(Items from a data source)

= = = =

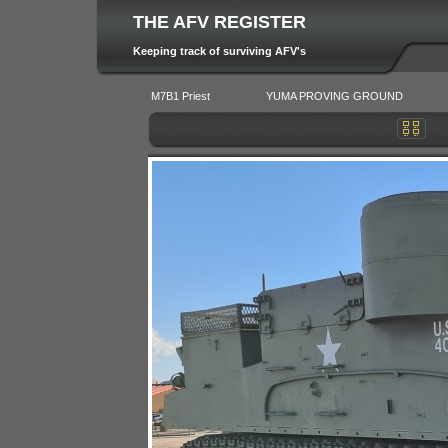
THE AFV REGISTER
Keeping track of surviving AFV's
M7B1 Priest
YUMA PROVING GROUND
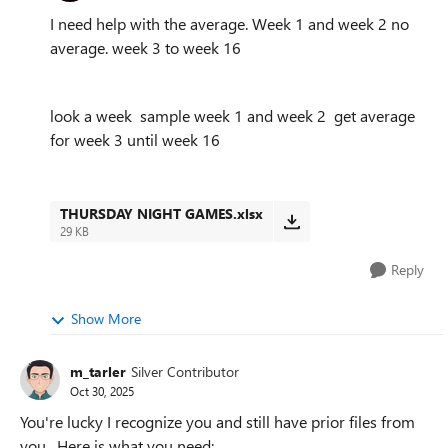
I need help with the average. Week 1 and week 2 no
average. week 3 to week 16
look a week sample week 1 and week 2 get average
for week 3 until week 16
THURSDAY NIGHT GAMES.xlsx
29 KB
Reply
Show More
m_tarler
Silver Contributor
Oct 30, 2025
You're lucky I recognize you and still have prior files from
you. Here is what you need:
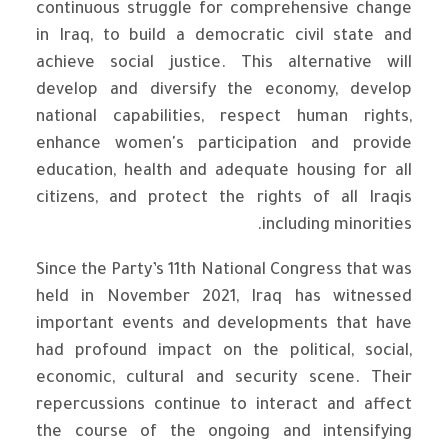
continuous struggle for comprehensive change
in Iraq, to build a democratic civil state and
achieve social justice. This alternative will
develop and diversify the economy, develop
national capabilities, respect human rights,
enhance women's participation and provide
education, health and adequate housing for all
citizens, and protect the rights of all Iraqis
including minorities.
Since the Party’s 11th National Congress that was
held in November 2021, Iraq has witnessed
important events and developments that have
had profound impact on the political, social,
economic, cultural and security scene. Their
repercussions continue to interact and affect
the course of the ongoing and intensifying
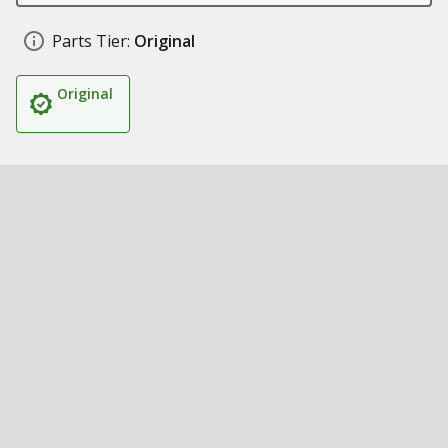
Parts Tier:
Original
Original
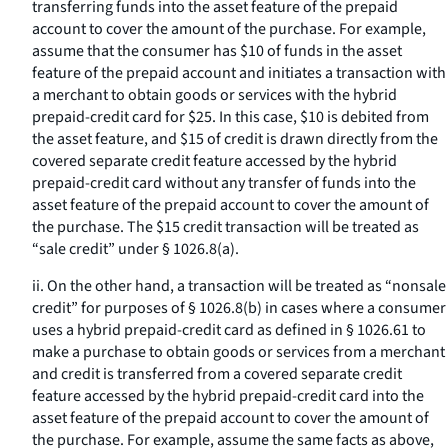
transferring funds into the asset feature of the prepaid
account to cover the amount of the purchase. For example,
assume that the consumer has $10 of funds in the asset
feature of the prepaid account and initiates a transaction with
a merchant to obtain goods or services with the hybrid
prepaid-credit card for $25. In this case, $10 is debited from
the asset feature, and $15 of credit is drawn directly from the
covered separate credit feature accessed by the hybrid
prepaid-credit card without any transfer of funds into the
asset feature of the prepaid account to cover the amount of
the purchase. The $15 credit transaction will be treated as
“sale credit” under § 1026.8(a).
ii. On the other hand, a transaction will be treated as “nonsale
credit” for purposes of § 1026.8(b) in cases where a consumer
uses a hybrid prepaid-credit card as defined in § 1026.61 to
make a purchase to obtain goods or services from a merchant
and credit is transferred from a covered separate credit
feature accessed by the hybrid prepaid-credit card into the
asset feature of the prepaid account to cover the amount of
the purchase. For example, assume the same facts as above,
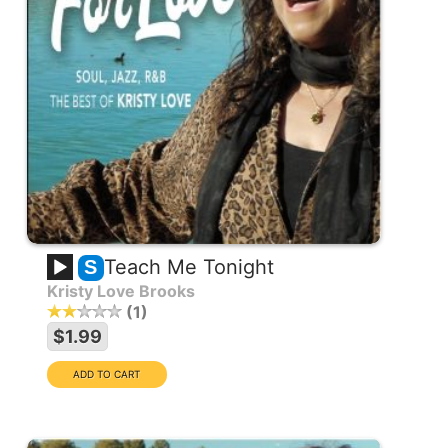
Teach Me Tonight
S
Kristy Love Brooks
1
$1.99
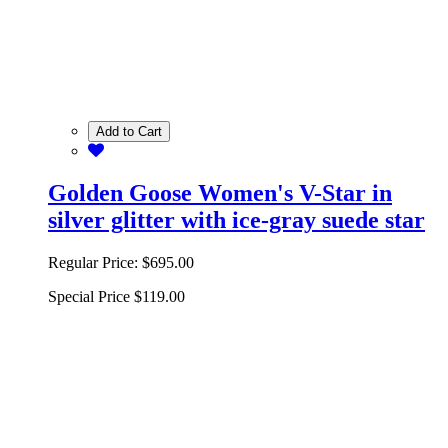
Add to Cart
Golden Goose Women's V-Star in
silver glitter with ice-gray suede star
Regular Price:
$695.00
Special Price
$119.00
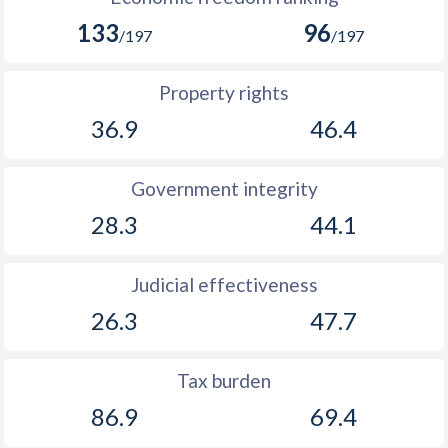
133
96
/197
/197
Property rights
36.9
46.4
Government integrity
28.3
44.1
Judicial effectiveness
26.3
47.7
Tax burden
86.9
69.4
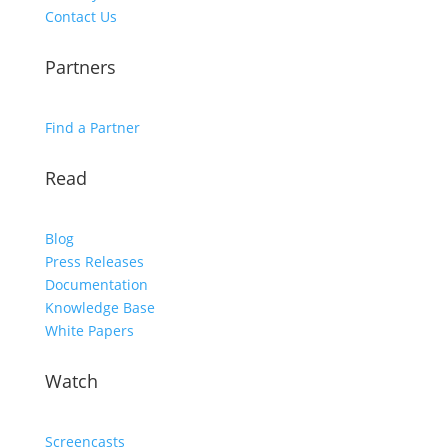
Contact Us
Partners
Find a Partner
Read
Blog
Press Releases
Documentation
Knowledge Base
White Papers
Watch
Screencasts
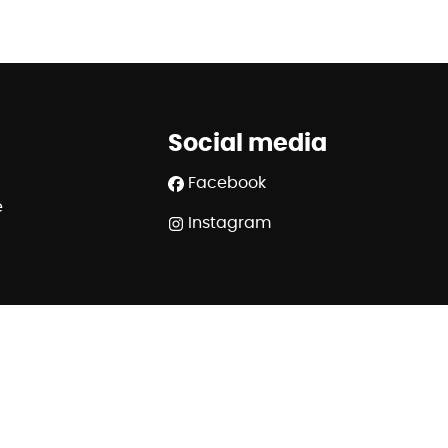
Social media
Facebook
e
Instagram
SA - police n° 730.390.160 - Organisme de contrôle :
.ipi.be - 02/505.38.50 - info@ipi.be
320 6445 6854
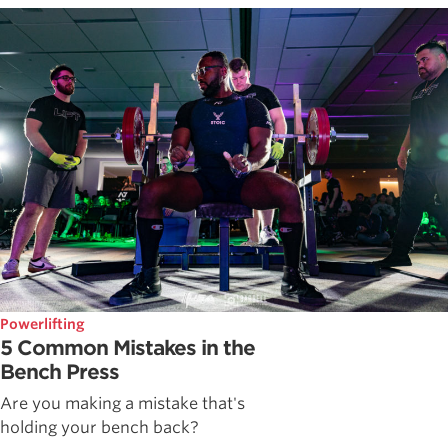
Powerlifting
5 Common Mistakes in the
Bench Press
Are you making a mistake that's
holding your bench back?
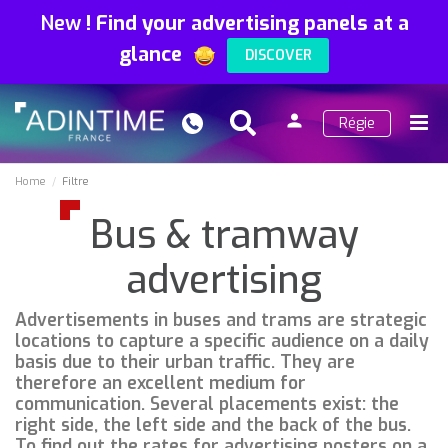
New
!
Find your advertising panels at a
glance
DISCOVER
person
Régie
Search
Menu
Sign
in
Home
Filtre
Bus & tramway
advertising
Advertisements in buses and trams are strategic
locations to capture a specific audience on a daily
basis due to their urban traffic. They are
therefore an excellent medium for
communication. Several placements exist: the
right side, the left side and the back of the bus.
To find out the rates for advertising posters on a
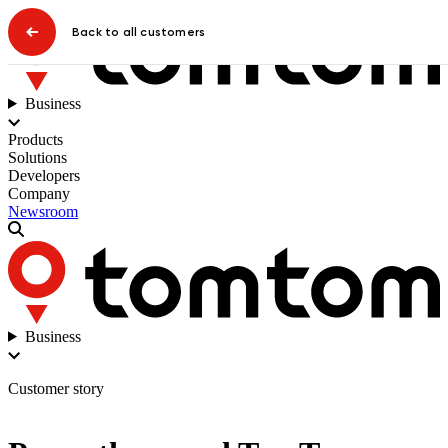
Back to all customers
Business
Products
Solutions
Developers
Company
Newsroom
Business
Customer story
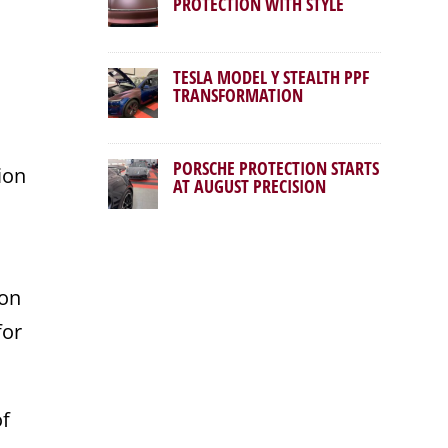
PROTECTION WITH STYLE
TESLA MODEL Y STEALTH PPF
TRANSFORMATION
PORSCHE PROTECTION STARTS
ion
AT AUGUST PRECISION
ion
for
of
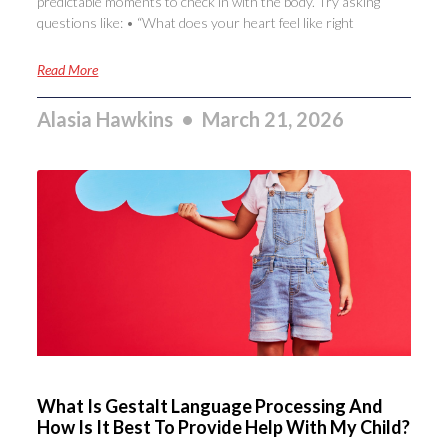
predictable moments to check in with the body. Try asking
questions like: • “What does your heart feel like right
Read More
Alasia Hawkins
March 21, 2026
What Is Gestalt Language Processing And
How Is It Best To Provide Help With My Child?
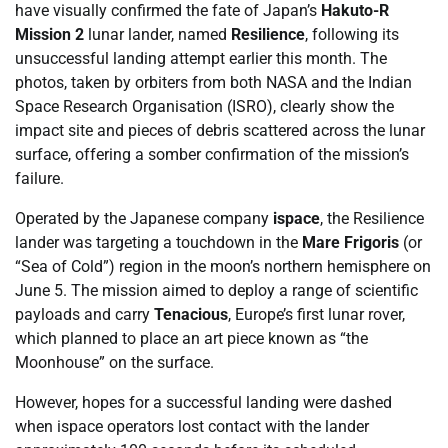
have visually confirmed the fate of Japan’s
Hakuto-R
Mission 2
lunar lander, named
Resilience
, following its
unsuccessful landing attempt earlier this month. The
photos, taken by orbiters from both NASA and the Indian
Space Research Organisation (ISRO), clearly show the
impact site and pieces of debris scattered across the lunar
surface, offering a somber confirmation of the mission’s
failure.
Operated by the Japanese company
ispace
, the Resilience
lander was targeting a touchdown in the
Mare Frigoris
(or
“Sea of Cold”) region in the moon’s northern hemisphere on
June 5. The mission aimed to deploy a range of scientific
payloads and carry
Tenacious
, Europe’s first lunar rover,
which planned to place an art piece known as “the
Moonhouse” on the surface.
However, hopes for a successful landing were dashed
when ispace operators lost contact with the lander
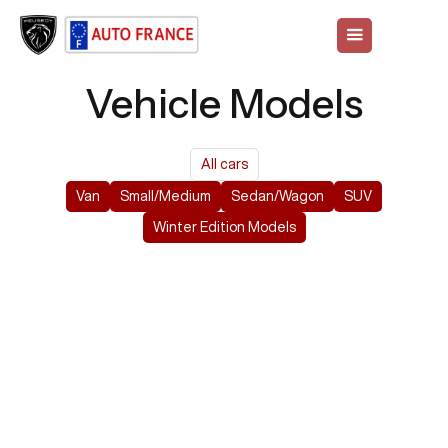
Vehicle Models
All cars
Van
Small/Medium
Sedan/Wagon
SUV
Winter Edition Models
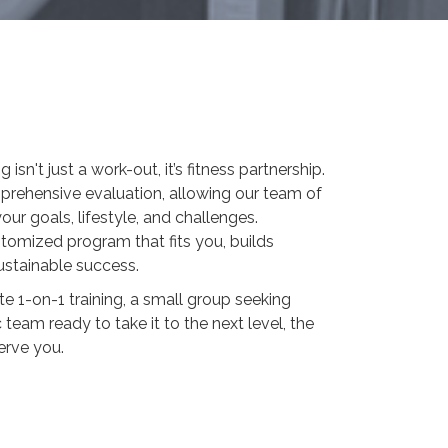
isn't just a work-out, it’s fitness partnership.
mprehensive evaluation, allowing our team of
our goals, lifestyle, and challenges.
tomized program that fits you, builds
ustainable success.
e 1-on-1 training, a small group seeking
 team ready to take it to the next level, the
erve you.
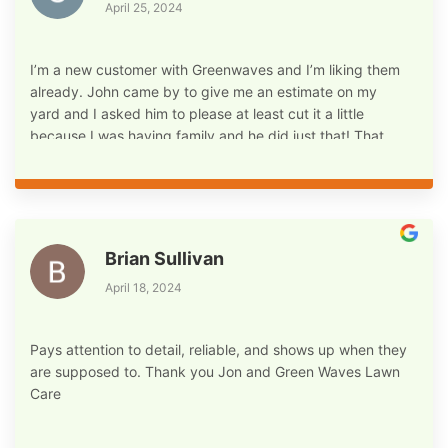
April 25, 2024
I’m a new customer with Greenwaves and I’m liking them
already. John came by to give me an estimate on my
yard and I asked him to please at least cut it a little
because I was having family and he did just that! That
was an automatic plus for me! My yard already looks
better, we have a ways to go but I’m confident that I’m in
good hands! Not to mention his politeness and
mannerism! I’m so happy I found him and his company for
my lawn care services I’m so happy and excited already!
Brian Sullivan
Thanks John and Greenwaves lawn Care
April 18, 2024
Pays attention to detail, reliable, and shows up when they
are supposed to. Thank you Jon and Green Waves Lawn
Care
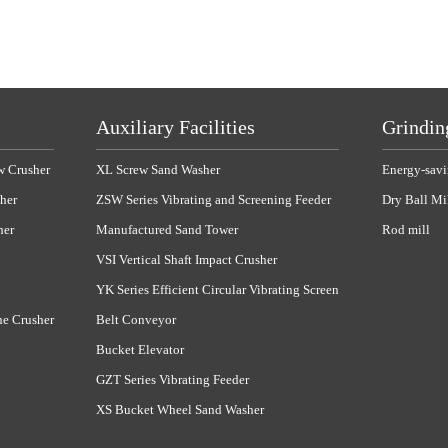
Auxiliary Facilities
Grindin
w Crusher
XL Screw Sand Washer
Energy-savi
her
ZSW Series Vibrating and Screening Feeder
Dry Ball Mi
her
Manufactured Sand Tower
Rod mill
VSI Vertical Shaft Impact Crusher
YK Series Efficient Circular Vibrating Screen
ne Crusher
Belt Conveyor
Bucket Elevator
GZT Series Vibrating Feeder
XS Bucket Wheel Sand Washer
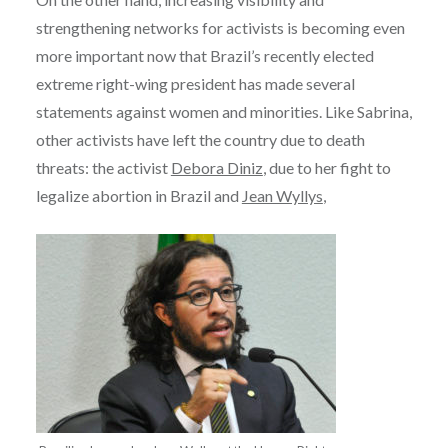
strengthening networks for activists is becoming even
more important now that Brazil’s recently elected
extreme right-wing president has made several
statements against women and minorities. Like Sabrina,
other activists have left the country due to death
threats: the activist
Debora Diniz
, due to her fight to
legalize abortion in Brazil and
Jean Wyllys
,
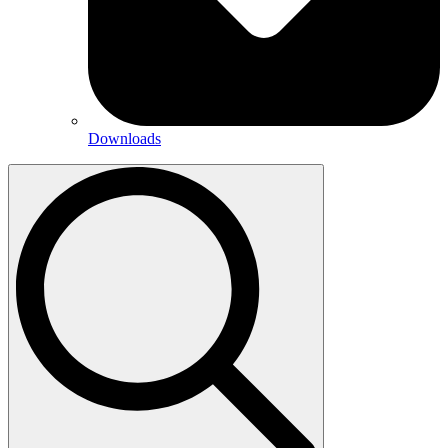
Downloads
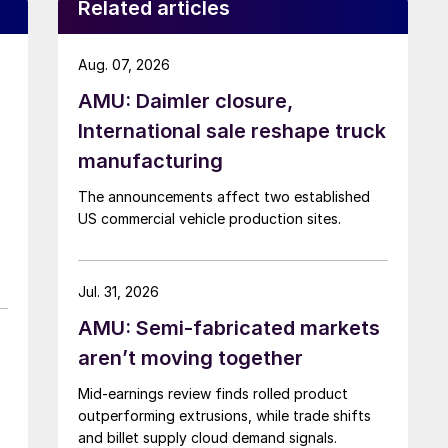
Related articles
Aug. 07, 2026
AMU: Daimler closure,
International sale reshape truck
manufacturing
The announcements affect two established
US commercial vehicle production sites.
Jul. 31, 2026
AMU: Semi-fabricated markets
aren’t moving together
Mid-earnings review finds rolled product
outperforming extrusions, while trade shifts
and billet supply cloud demand signals.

= = = =

■ **Exercise directions**: The data above must be written out again word for word, without its pictures.

■ **Answer**:
THE AFV REGISTER
Keeping track of surviving AFV's
M7B1 Priest
YUMA PROVING GROUND
I need help with the average. Week 1 and week 2 no
average. week 3 to week 16
look a week sample week 1 and week 2 get average
for week 3 until week 16
THURSDAY NIGHT GAMES.xlsx
29 KB
Reply
Show More
m_tarler
Silver Contributor
Oct 30, 2025
You're lucky I recognize you and still have prior files from
you. Here is what you need:
continuous struggle for comprehensive change
in Iraq, to build a democratic civil state and
achieve social justice. This alternative will
develop and diversify the economy, develop
national capabilities, respect human rights,
enhance women's participation and provide
education, health and adequate housing for all
citizens, and protect the rights of all Iraqis
including minorities.
Since the Party’s 11th National Congress that was
held in November 2021, Iraq has witnessed
important events and developments that have
had profound impact on the political, social,
economic, cultural and security scene. Their
repercussions continue to interact and affect
the course of the ongoing and intensifying
Parts Tier:
Original
Original
transferring funds into the asset feature of the prepaid
account to cover the amount of the purchase. For example,
assume that the consumer has $10 of funds in the asset
feature of the prepaid account and initiates a transaction with
a merchant to obtain goods or services with the hybrid
prepaid-credit card for $25. In this case, $10 is debited from
the asset feature, and $15 of credit is drawn directly from the
covered separate credit feature accessed by the hybrid
prepaid-credit card without any transfer of funds into the
asset feature of the prepaid account to cover the amount of
the purchase. The $15 credit transaction will be treated as
“sale credit” under § 1026.8(a).
ii. On the other hand, a transaction will be treated as “nonsale
credit” for purposes of § 1026.8(b) in cases where a consumer
uses a hybrid prepaid-credit card as defined in § 1026.61 to
make a purchase to obtain goods or services from a merchant
and credit is transferred from a covered separate credit
feature accessed by the hybrid prepaid-credit card into the
asset feature of the prepaid account to cover the amount of
the purchase. For example, assume the same facts as above,
Teach Me Tonight
S
Kristy Love Brooks
1
$1.99
Add to Cart
Golden Goose Women's V-Star in
silver glitter with ice-gray suede star
Regular Price:
$695.00
Special Price
$119.00
133
96
/197
/197
Property rights
36.9
46.4
Government integrity
28.3
44.1
Judicial effectiveness
26.3
47.7
Tax burden
86.9
69.4
Contact Us
Partners
Find a Partner
Read
Blog
Press Releases
Documentation
Knowledge Base
White Papers
Watch
Screencasts
Social media
Facebook
e
Instagram
SA - police n° 730.390.160 - Organisme de contrôle :
.ipi.be - 02/505.38.50 - info@ipi.be
320 6445 6854
Powerlifting
5 Common Mistakes in the
Bench Press
Are you making a mistake that's
holding your bench back?
New
!
Find your advertising panels at a
glance
DISCOVER
person
Régie
Search
Menu
Sign
in
Home
Filtre
Bus & tramway
advertising
Advertisements in buses and trams are strategic
locations to capture a specific audience on a daily
basis due to their urban traffic. They are
therefore an excellent medium for
communication. Several placements exist: the
right side, the left side and the back of the bus.
To find out the rates for advertising posters on a
Back to all customers
Business
Products
Solutions
Developers
Company
Newsroom
Business
Customer story
PROTECTION WITH STYLE
TESLA MODEL Y STEALTH PPF
TRANSFORMATION
PORSCHE PROTECTION STARTS
ion
AT AUGUST PRECISION
ion
for
of
predictable moments to check in with the body. Try asking
questions like: • “What does your heart feel like right
Read More
Alasia Hawkins
March 21, 2026
What Is Gestalt Language Processing And
How Is It Best To Provide Help With My Child?
have visually confirmed the fate of Japan’s
Hakuto-R
Mission 2
lunar lander, named
Resilience
, following its
unsuccessful landing attempt earlier this month. The
photos, taken by orbiters from both NASA and the Indian
Space Research Organisation (ISRO), clearly show the
impact site and pieces of debris scattered across the lunar
surface, offering a somber confirmation of the mission’s
failure.
Operated by the Japanese company
ispace
, the Resilience
lander was targeting a touchdown in the
Mare Frigoris
(or
“Sea of Cold”) region in the moon’s northern hemisphere on
June 5. The mission aimed to deploy a range of scientific
payloads and carry
Tenacious
, Europe’s first lunar rover,
which planned to place an art piece known as “the
Moonhouse” on the surface.
However, hopes for a successful landing were dashed
when ispace operators lost contact with the lander
Vehicle Models
All cars
Van
Small/Medium
Sedan/Wagon
SUV
Winter Edition Models
isn't just a work-out, it’s fitness partnership.
mprehensive evaluation, allowing our team of
our goals, lifestyle, and challenges.
tomized program that fits you, builds
ustainable success.
e 1-on-1 training, a small group seeking
 team ready to take it to the next level, the
erve you.
April 25, 2024
I’m a new customer with Greenwaves and I’m liking them
already. John came by to give me an estimate on my
yard and I asked him to please at least cut it a little
because I was having family and he did just that! That
was an automatic plus for me! My yard already looks
better, we have a ways to go but I’m confident that I’m in
good hands! Not to mention his politeness and
mannerism! I’m so happy I found him and his company for
my lawn care services I’m so happy and excited already!
Brian Sullivan
Thanks John and Greenwaves lawn Care
April 18, 2024
Pays attention to detail, reliable, and shows up when they
are supposed to. Thank you Jon and Green Waves Lawn
Care
Auxiliary Facilities
Grindin
w Crusher
XL Screw Sand Washer
Energy-savi
her
ZSW Series Vibrating and Screening Feeder
Dry Ball Mi
her
Manufactured Sand Tower
Rod mill
VSI Vertical Shaft Impact Crusher
YK Series Efficient Circular Vibrating Screen
ne Crusher
Belt Conveyor
Bucket Elevator
GZT Series Vibrating Feeder
XS Bucket Wheel Sand Washer
strengthening networks for activists is becoming even
more important now that Brazil’s recently elected
extreme right-wing president has made several
statements against women and minorities. Like Sabrina,
other activists have left the country due to death
threats: the activist
Debora Diniz
, due to her fight to
legalize abortion in Brazil and
Jean Wyllys
,
Downloads
Related articles
Aug. 07, 2026
AMU: Daimler closure,
International sale reshape truck
manufacturing
The announcements affect two established
US commercial vehicle production sites.
Jul. 31, 2026
AMU: Semi-fabricated markets
aren’t moving together
Mid-earnings review finds rolled product
outperforming extrusions, while trade shifts
and billet supply cloud demand signals.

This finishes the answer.